= Source document =
┄┄┄┄┄┄┄┄┄┄
Phillies fans will love some of the memories and insights that are included in the book. Dick Allen, one of the top hitters in franchise history, recalled playing shortstop during his first year in the minors when he played alongside his brother Hank, who was also part of the Phillies’ organization. Hank recalled seeing Dick get hit by a pitch that caused him to miss several weeks. Hank and Dick would both go on to make it to the big leagues.
Hall of Famer Mike Schmidt was sent to play for the Reading Phillies six days after the organization signed him. He made quite an impression early on by homering in an exhibition game between the Reading Phillies and the big league club. Schmidt is quoted as saying that starting his career at the Double-A level challenged him to work harder and helped him reach the majors a year earlier than he would have.
As any Phillies fan knows, Larry Andersen’s unique insights into the game of baseball are priceless. Andersen enjoyed a 17-year pitching career and is now a color analyst for Phillies’ radio broadcasts. He described his experiences in baseball this way:
“I was traded, released, loaned out, sent down, optioned out, purchased and a free agent six times. When you figure the buses, the flights, apartments, hotels and motels, small locker rooms including trailers, fast food restaurants and dive bars due to our $5.00 a day meal money allowance…well, that’s life in pro baseball.”
Andersen joked that the highlight of his minor league career was being called “ace” for a Williamsport Tomahawks team that went 48-91 in 1976. He also noted that he led the team in hitting by going 1-2—a robust .500 batting average—plus a walk.
┄┄┄┄┄┄┄┄┄┄
= The task =
Resume the piece on Phillies players' minor league memories, starting right after its final sentence.
┄┄┄┄┄┄┄┄┄┄
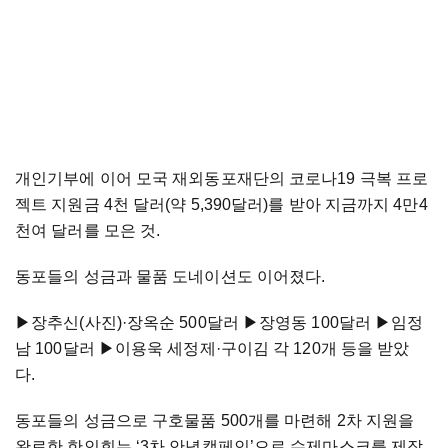
개인기부에 이어 모국 재외동포재단의 코로나19 극복 프로
젝트 지원금 4천 달러(약 5,390달러)를 받아 지금까지 4만4
천여 달러를 모은 것.
동포들의 성금과 물품 도네이션도 이어졌다.
▶장추신(사진)·장옥순 500달러 ▶장영동 100달러 ▶임정
남 100달러 ▶이용욱 세정제·구이김 각 120개 등을 받았
다.
동포들의 성금으로 구호물품 500개를 마련해 2차 지원을
완료한 한인회는 ‘3차 안녕캠페인’으로 수제마스크를 제작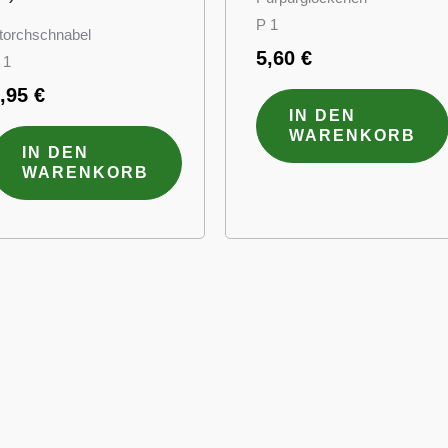
P 1
torchschnabel
5,60
€
 1
6,95
€
IN DEN
WARENKORB
IN DEN
WARENKORB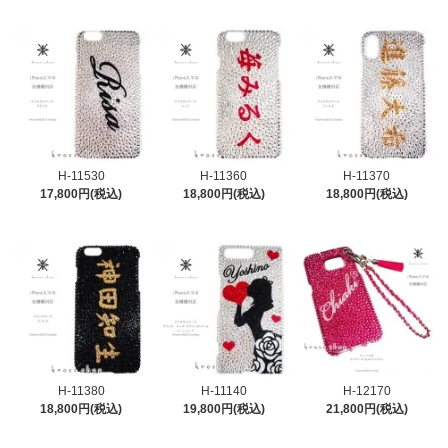
H-11530
H-11360
H-11370
17,800円(税込)
18,800円(税込)
18,800円(税込)
H-11380
H-11140
H-12170
18,800円(税込)
19,800円(税込)
21,800円(税込)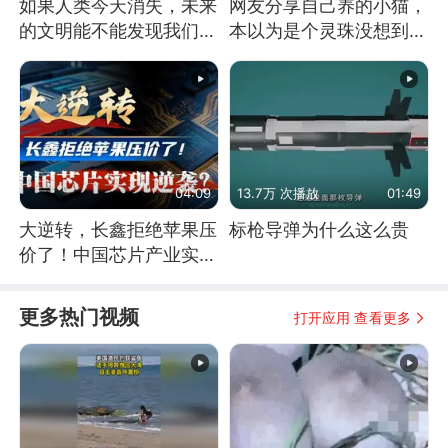
如果人类今天消失，未来
网友分享自己养的小猫，
的文明能不能发现我们存
本以为是个灵珠没想到是
在过？
魔丸
04:09
13.7万 次播放
01:49
大逆转，长鑫拒绝苹果压
标枪导弹为什么这么贵
价了！中国芯片产业实现
怎样的逆袭？
更多热门视频
打开应用 查看更多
┄┄┄┄┄┄┄┄┄┄
= Result of the exercise =
Shenk joined the Phillies organization in 1963 as the director of public relations and was named the vice president of public relations in 1981. He remained in that role until he took on an advisory role in 2008. He writes his own Phillies insider blog.
Potter, a retired Pfizer executive who previously lived in Chester County, first published an annual Minor League Digest following the 2016 season. He is the site owner and the writer of the baseball blog philliesbaseballfan.com.
Life in the Minors, 5th Annual Phillies Minor League Digest has a fan in Pat Gillick, a Hall of Fame executive who was general manager when the Phillies won the 2008 World Series. Gillick’s playing career is featured in the book.
“This is really a unique book,” Gillick said in a press release. “No other book to my knowledge covers the minor league history of any team. My career concluded with the Phillies, but I intermingled with many of their legends when I was a minor leaguer. My first manager was Billy DeMars. In every league I played, the Phillies had a team. I played against guys like Pat Corrales, Lee Elia, Norm Gigon, Ray Culp, John Herrnstein, Dick Allen, Dennis Bennett, Danny Cater.”
The foreword for the book is written by lead broadcaster Tom McCarthy, who began his broadcasting career as the voice of the Trenton Thunder. He shares some memories of his own experiences in the minor leagues.
Jim Peyton is the editor. Photo contributions to the annual digests have been made by Cheryl Pursell (Lehigh Valley), George Youngs Jr. (Reading), Michael Dill (Jersey Shore) and Mark Wylie (Clearwater).
The 355-page book is now on sale on Amazon, and it is available in color and black and white editions. A portion of the proceeds will go to Phillies Charities, Inc.